In 2011, a man named Rocky would soon get a new name. He dared to walk into a KFC in Portland, Jamaica and ask not for chicken, but for a dish close to his heart. “Mi tired a di chicken meat…mi waan curry goat and soda,” he insisted, earning himself the moniker Mr. Curry Goat. Despite the derision he faced, he wasn’t too far off: the first KFC on the island in the 1970s served the dish.
While Jamaica’s national dish is ackee and saltfish, curry goat is a close contender.

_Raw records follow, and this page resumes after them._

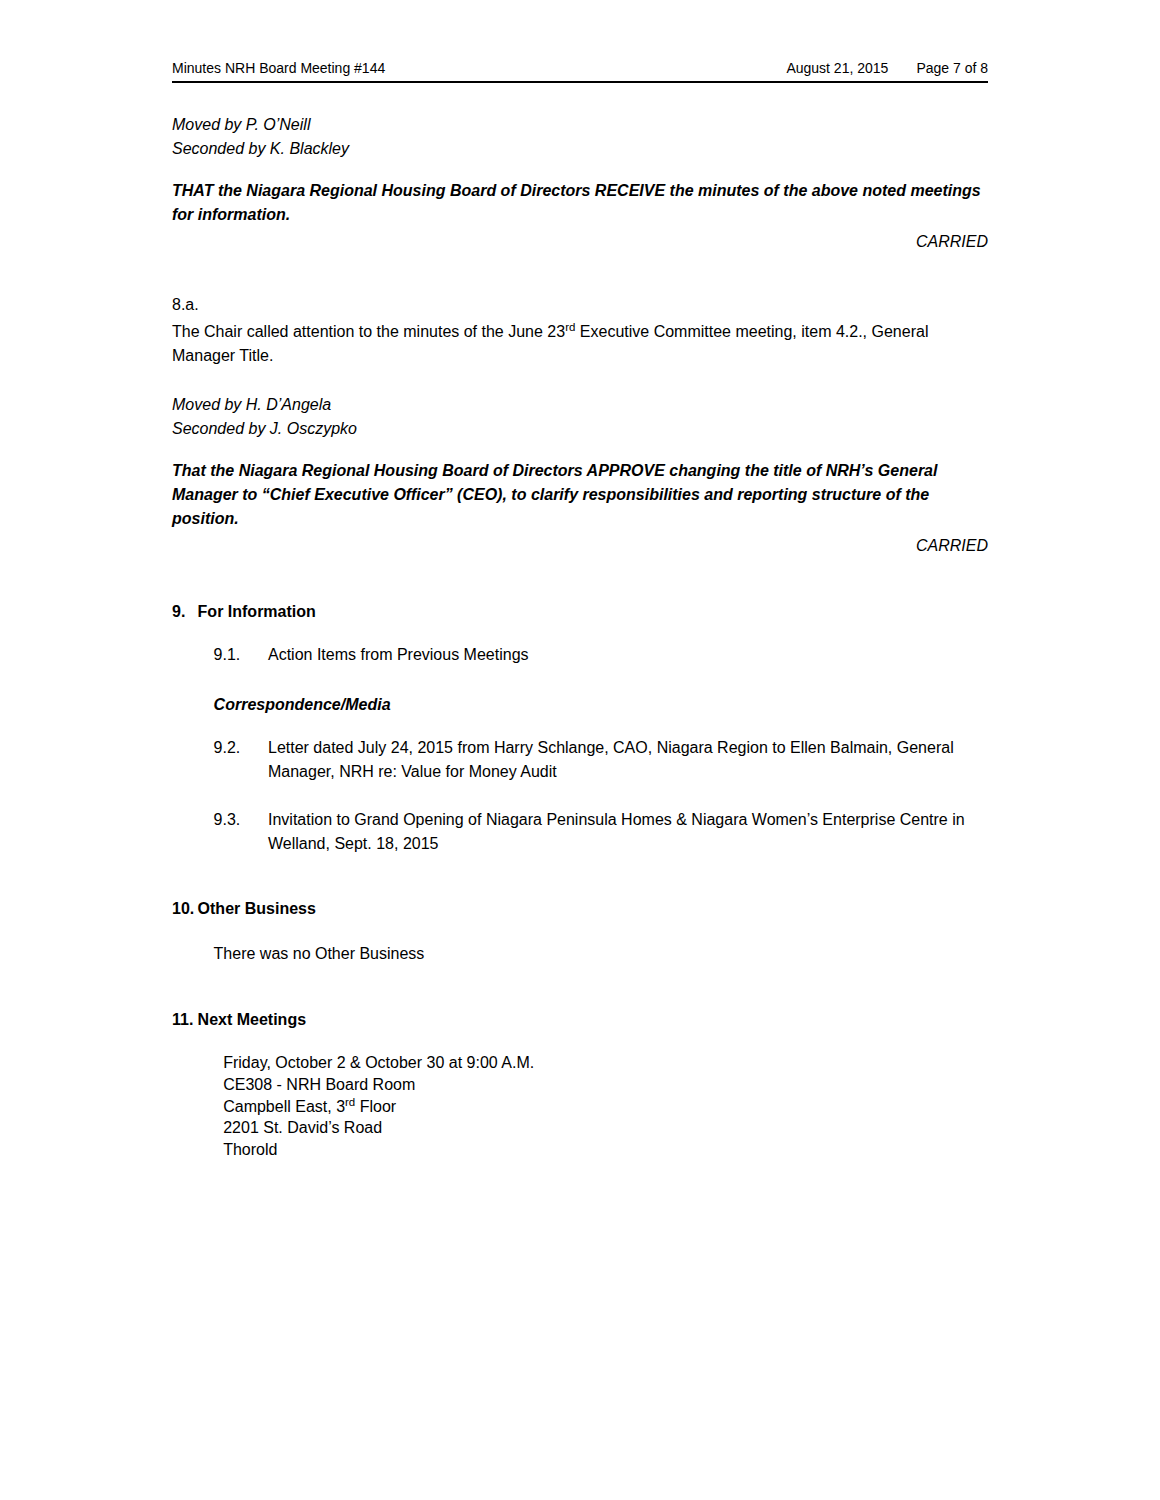Minutes NRH Board Meeting #144 August 21, 2015 Page 7 of 8
Moved by P. O’Neill
Seconded by K. Blackley
THAT the Niagara Regional Housing Board of Directors RECEIVE the minutes of the above noted meetings for information.
CARRIED
8.a.
The Chair called attention to the minutes of the June 23rd Executive Committee meeting, item 4.2., General Manager Title.
Moved by H. D’Angela
Seconded by J. Osczypko
That the Niagara Regional Housing Board of Directors APPROVE changing the title of NRH’s General Manager to “Chief Executive Officer” (CEO), to clarify responsibilities and reporting structure of the position.
CARRIED
9. For Information
9.1. Action Items from Previous Meetings
Correspondence/Media
9.2. Letter dated July 24, 2015 from Harry Schlange, CAO, Niagara Region to Ellen Balmain, General Manager, NRH re: Value for Money Audit
9.3. Invitation to Grand Opening of Niagara Peninsula Homes & Niagara Women’s Enterprise Centre in Welland, Sept. 18, 2015
10. Other Business
There was no Other Business
11. Next Meetings
Friday, October 2 & October 30 at 9:00 A.M.
CE308 - NRH Board Room
Campbell East, 3rd Floor
2201 St. David’s Road
Thorold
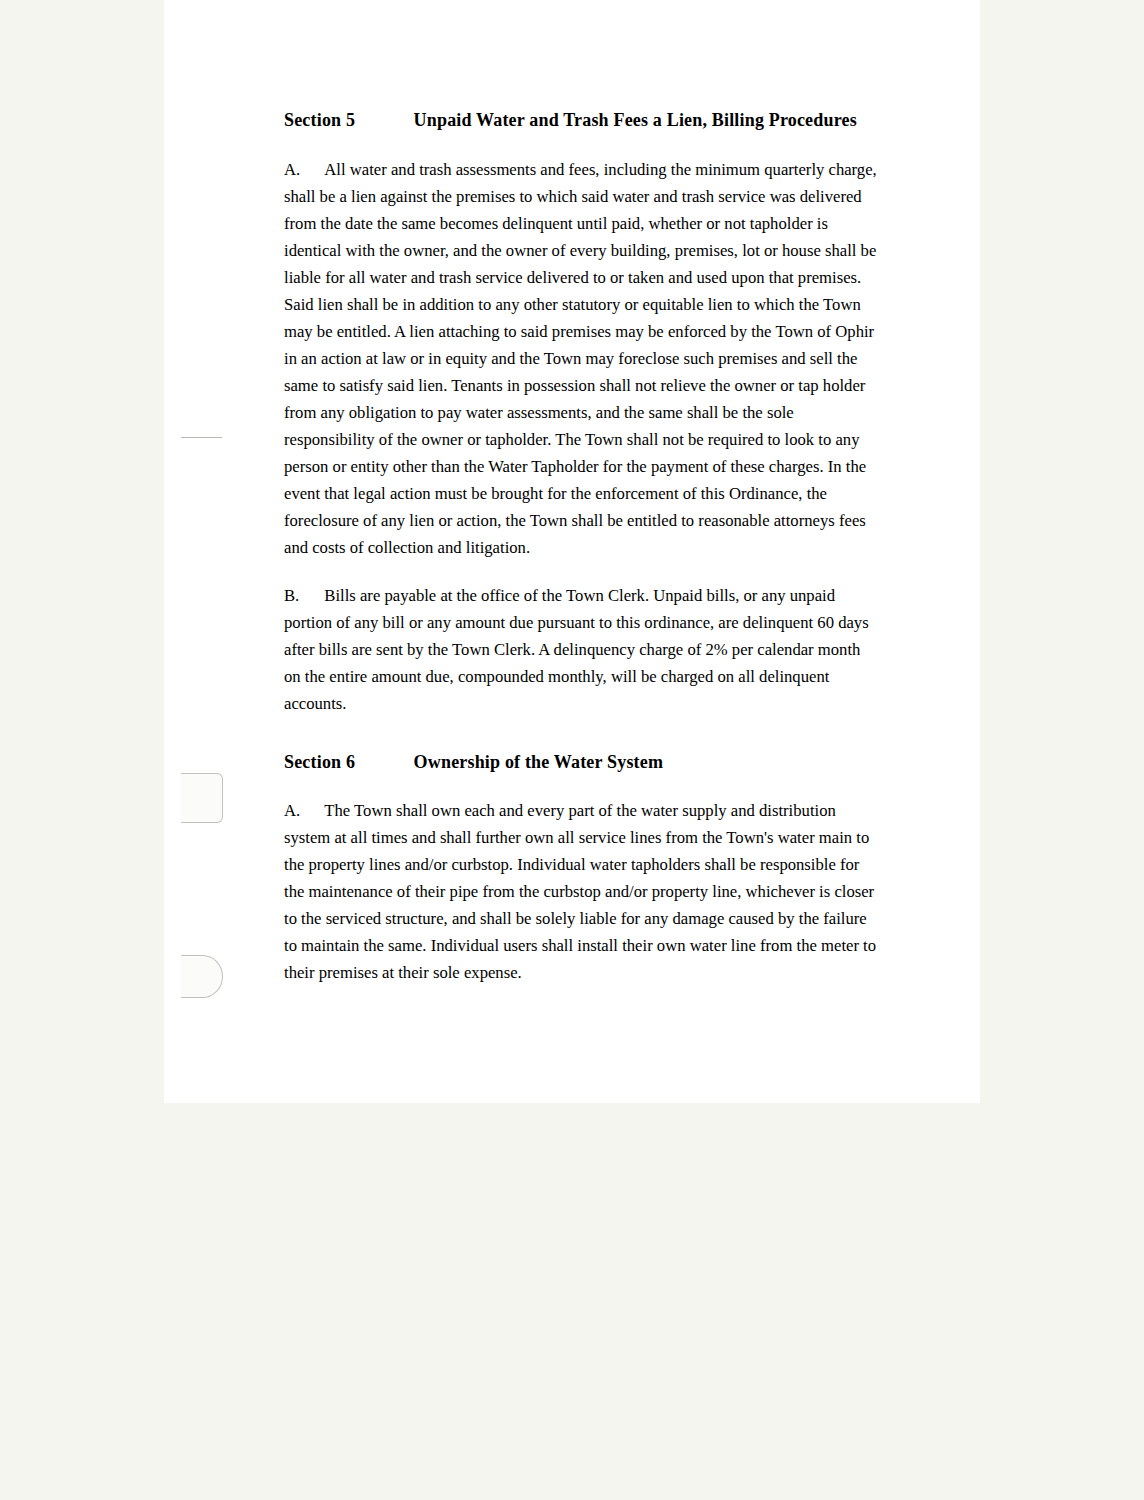Section 5 Unpaid Water and Trash Fees a Lien, Billing Procedures
A. All water and trash assessments and fees, including the minimum quarterly charge, shall be a lien against the premises to which said water and trash service was delivered from the date the same becomes delinquent until paid, whether or not tapholder is identical with the owner, and the owner of every building, premises, lot or house shall be liable for all water and trash service delivered to or taken and used upon that premises. Said lien shall be in addition to any other statutory or equitable lien to which the Town may be entitled. A lien attaching to said premises may be enforced by the Town of Ophir in an action at law or in equity and the Town may foreclose such premises and sell the same to satisfy said lien. Tenants in possession shall not relieve the owner or tap holder from any obligation to pay water assessments, and the same shall be the sole responsibility of the owner or tapholder. The Town shall not be required to look to any person or entity other than the Water Tapholder for the payment of these charges. In the event that legal action must be brought for the enforcement of this Ordinance, the foreclosure of any lien or action, the Town shall be entitled to reasonable attorneys fees and costs of collection and litigation.
B. Bills are payable at the office of the Town Clerk. Unpaid bills, or any unpaid portion of any bill or any amount due pursuant to this ordinance, are delinquent 60 days after bills are sent by the Town Clerk. A delinquency charge of 2% per calendar month on the entire amount due, compounded monthly, will be charged on all delinquent accounts.
Section 6 Ownership of the Water System
A. The Town shall own each and every part of the water supply and distribution system at all times and shall further own all service lines from the Town's water main to the property lines and/or curbstop. Individual water tapholders shall be responsible for the maintenance of their pipe from the curbstop and/or property line, whichever is closer to the serviced structure, and shall be solely liable for any damage caused by the failure to maintain the same. Individual users shall install their own water line from the meter to their premises at their sole expense.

When someone asked former U.S. Vice President Kamala Harris, who is Jamaican and Indian, if curry goat is her favorite dish, she broke into patois and concurred, “Ya mon, ya mon.” Tifa named her 2018 debut album “Curry Goat and Champagne.” Reddit threads about where to find the best curry goat in Jamaica ignite passionate commentary.
While curry goat originated in Jamaica, the dish is devotedly cooked, savored, and celebrated in Guyana, Trinidad and Tobago, Suriname, and Belize. The Guyanese call the dish “goat curry” and Trinidadians, Tobagonians, and Jamaicans defend the label “curry goat,” but regardless of what you call it, the dish is a metaphor for how Indian contributions often go overlooked in Caribbean history.